![]() | Ryan Davis Associate Producer | Now Playing: Ape Escape 2 (PS2), Advance Wars 2: Black Hole Rising (GBA) Looking Forward To: Tony Hawk's Underground (PS2), Champions of Norrath (PS2), F-Zero GX (GC), Super Mario Advance 4: Super Mario Bros. 3 (GBA), Karaoke Revolution (PS2), Half-Life 2 (PC) | ||
1 Dimension 2 Many
Over the years, Nintendo has been almost as bad about releasing funky console peripherals that verge on being absurdly useless as the king-daddy of poor hardware decisions, Sega. ROB the Robot is an obvious example, and for good reason, but don't forget other winners like the Nintendo Power Pad, or the ill-fated 64DD. With this legacy in mind, I picked up the new Game Boy Player a few weeks ago, along with a copy of Advance Wars 2. I expected my use of the Player would be occasional at most, and really I bought the damn thing mostly for the novelty value. Honestly, this is the same reason I also own a Dreamcast keyboard, mouse, and broadband adapter.

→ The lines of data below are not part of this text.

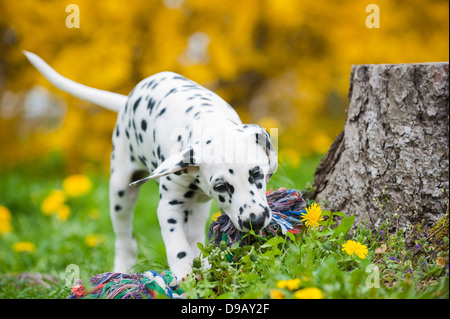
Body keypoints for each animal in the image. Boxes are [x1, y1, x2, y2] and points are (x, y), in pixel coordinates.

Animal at [25, 51, 278, 282]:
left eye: (257, 174)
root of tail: (128, 99)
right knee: (124, 238)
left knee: (194, 230)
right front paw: (184, 274)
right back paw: (122, 268)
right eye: (221, 186)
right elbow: (177, 245)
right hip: (120, 191)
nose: (255, 220)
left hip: (197, 207)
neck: (207, 122)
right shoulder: (170, 206)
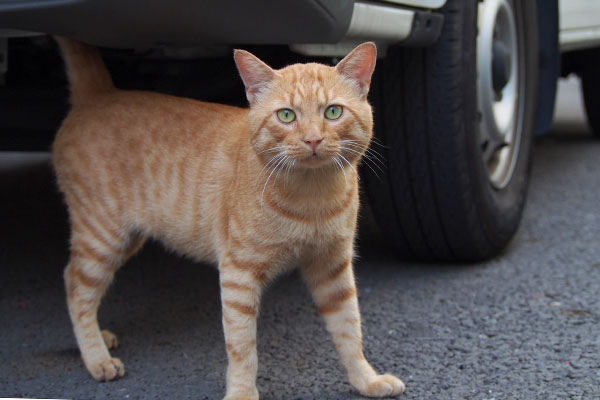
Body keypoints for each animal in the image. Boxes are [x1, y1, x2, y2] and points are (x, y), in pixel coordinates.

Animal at [54, 36, 406, 398]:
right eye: (286, 116)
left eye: (333, 112)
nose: (312, 139)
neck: (312, 198)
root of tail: (99, 93)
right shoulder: (239, 274)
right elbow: (242, 348)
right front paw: (242, 393)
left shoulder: (332, 268)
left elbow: (350, 330)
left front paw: (366, 379)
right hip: (103, 237)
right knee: (76, 286)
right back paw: (96, 357)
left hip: (126, 240)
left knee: (74, 282)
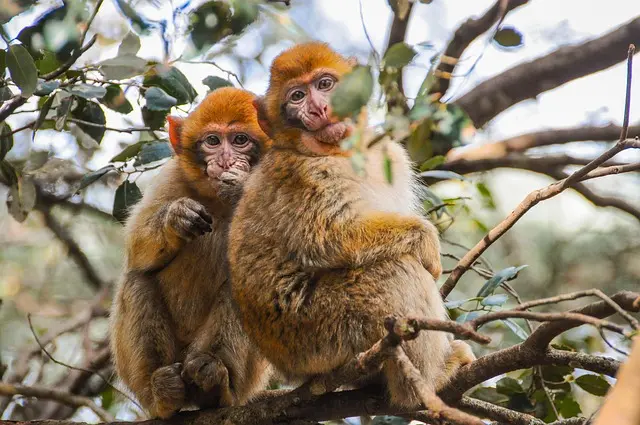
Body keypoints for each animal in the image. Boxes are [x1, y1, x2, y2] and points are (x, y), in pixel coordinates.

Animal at [110, 87, 272, 419]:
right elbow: (136, 249)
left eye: (240, 140)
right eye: (213, 141)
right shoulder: (172, 177)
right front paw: (175, 218)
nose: (225, 160)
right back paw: (163, 393)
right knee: (137, 279)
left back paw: (214, 383)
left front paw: (241, 186)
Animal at [228, 42, 474, 408]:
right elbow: (328, 237)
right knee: (395, 270)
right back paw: (423, 387)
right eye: (297, 96)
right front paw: (427, 242)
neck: (341, 152)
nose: (318, 108)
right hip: (320, 332)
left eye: (325, 84)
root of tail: (290, 369)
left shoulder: (389, 153)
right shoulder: (305, 175)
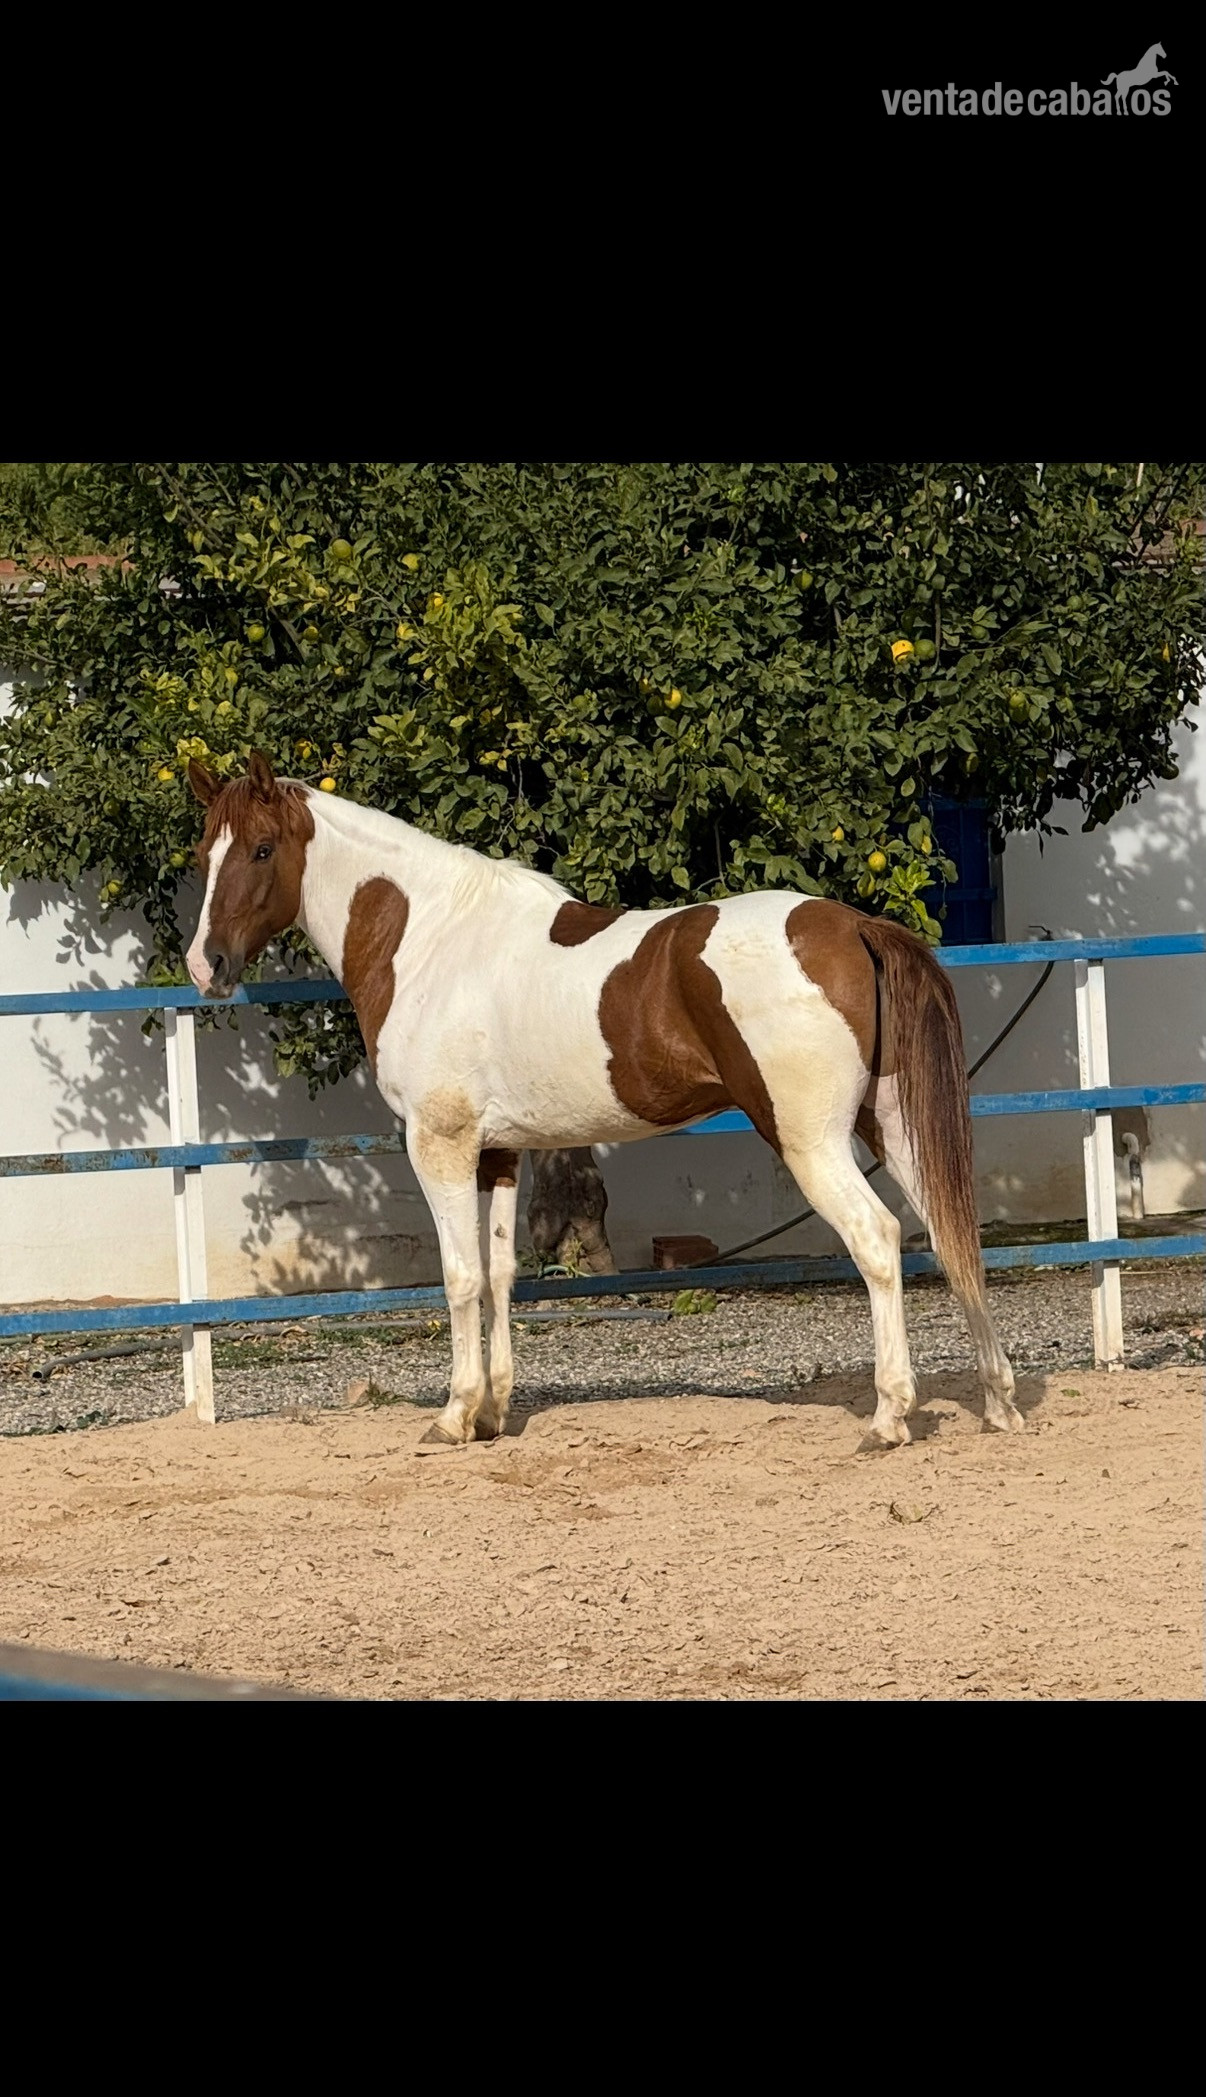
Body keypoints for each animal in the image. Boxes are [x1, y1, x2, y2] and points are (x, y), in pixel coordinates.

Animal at [184, 754, 1022, 1454]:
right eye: (204, 854)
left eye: (262, 849)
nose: (206, 964)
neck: (431, 941)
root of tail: (852, 923)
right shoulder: (497, 1151)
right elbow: (500, 1274)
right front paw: (493, 1412)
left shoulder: (440, 1143)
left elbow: (459, 1276)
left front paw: (454, 1415)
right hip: (890, 1126)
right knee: (950, 1235)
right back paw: (998, 1401)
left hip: (810, 1140)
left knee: (878, 1239)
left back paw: (888, 1417)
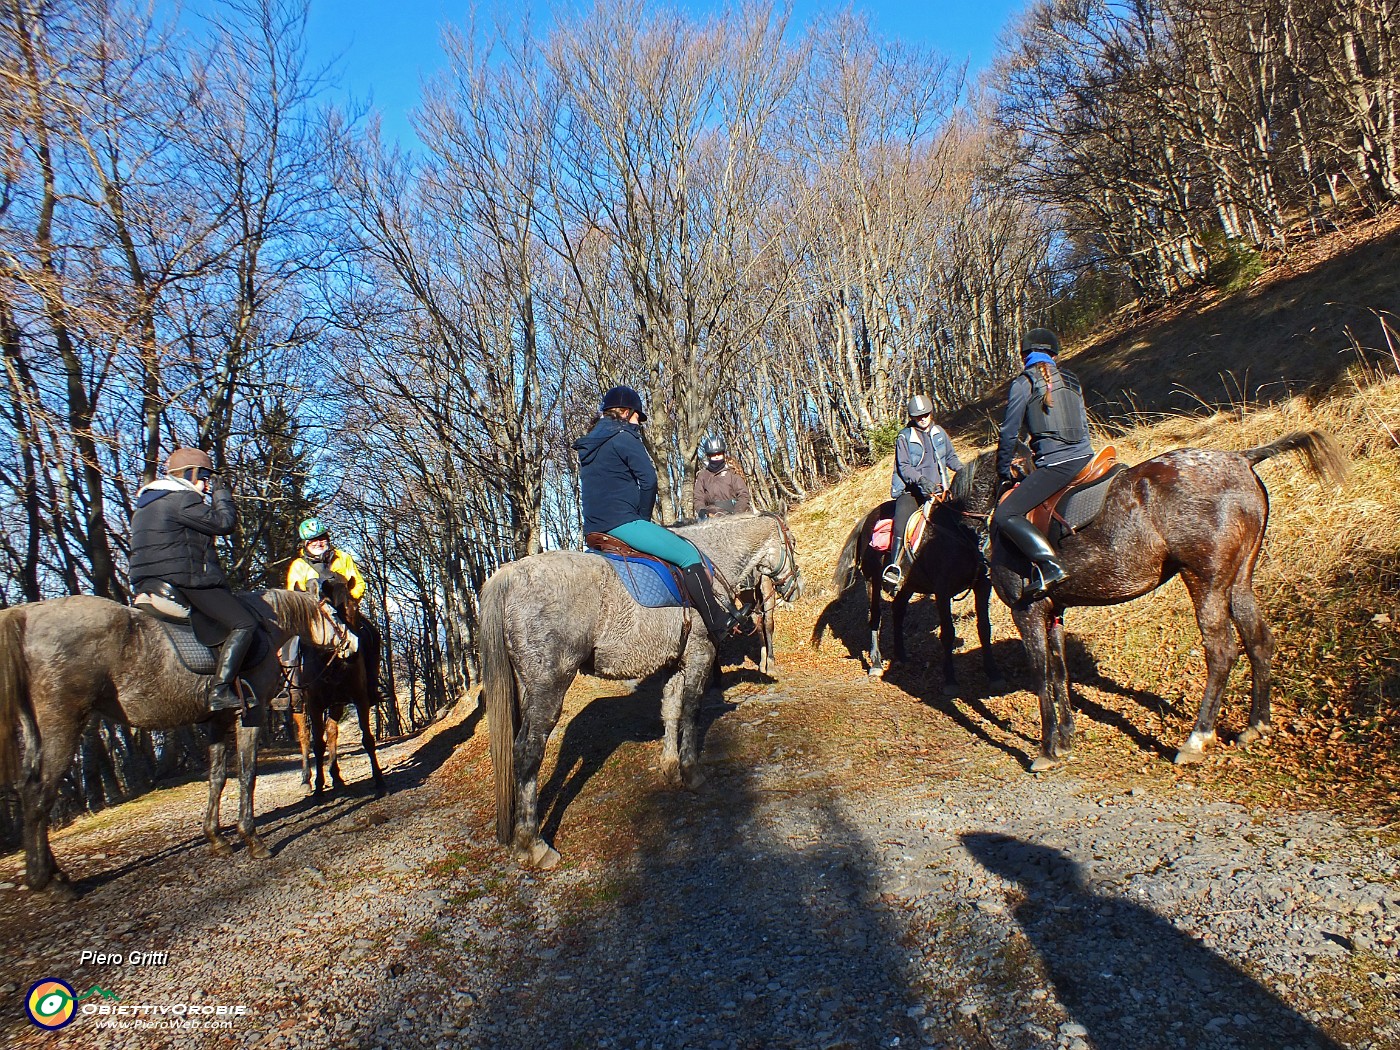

![]() Ryan's Idiot Nostalgia: Exhibit A |
But, unlike my foolish Dreamcast hardware purchases, the Game Boy Player is actually getting some real use. I played Advance Wars 2 virtually nonstop all weekend, and the experience had me brimming with nostalgia. Not any real specific kind of nostalgia, like "Hey, remember when you used to get Wacky Wall Walkers in boxes of Rice Krispies?" but more of just a vague yearning for days past. I was reminded of countless weekends and summer days spent on daylong 16-bit benders. I'm an easy mark for nostalgia, and I'm pretty sure that those days weren't as great as I remember them, but that doesn't mean the nostalgia's useless. It reminded me that, until about eight years ago, all my gaming experiences had been strictly two-dimensional, and I loved it, dammit. It was some of the purest, most unadulterated, and most enjoyable gaming I've had in this life. Now, in 2003, playing Advance Wars 2 on my 36-inch Wega actually made me feel ashamed that I had been cooping up all these fantastic 2D games on the GBA's teensy 240x160 screen. It's a wonderful luxury to basically have a portable SNES in my shoulder bag with me, but this shouldn't be the only outlet for classic gaming.
![]() Exhibit B: Sit 'n' Spin: Break Dancing for Dumb Kids. |
But despite these divine outlets for electronic entertainment of yore, I have worries for the future of sprite-based video game visuals, and this concern is manifested in the form of Sony's forthcoming PSP. This isn't to say that I consider this high-octane handheld my archnemesis--in fact, I have high hopes for the PSP, and I think that if anyone can make a disc-based portable console work, it's Sony. But if the PSP has a portion of the processing power that Sony currently claims it will, I don't see publishers continuing to bankroll 2D games when the hardware can handle 3D graphics. The bottom line is that 2D doesn't sell like 3D, and the only reason publishers have tolerated releasing 2D games on the Game Boy platforms for all these years has been technological necessity. 2D graphics have been the black and white to 3D's Technicolor for a while now, and though there are compositional advantages to sprite-based graphics, they just don't dazzle. I know that's a pretty harsh assessment of the situation, but folks who grew up playing 2D games are quickly being outnumbered by newer generations of gamers who know only polygons. But hey. We still have our memories.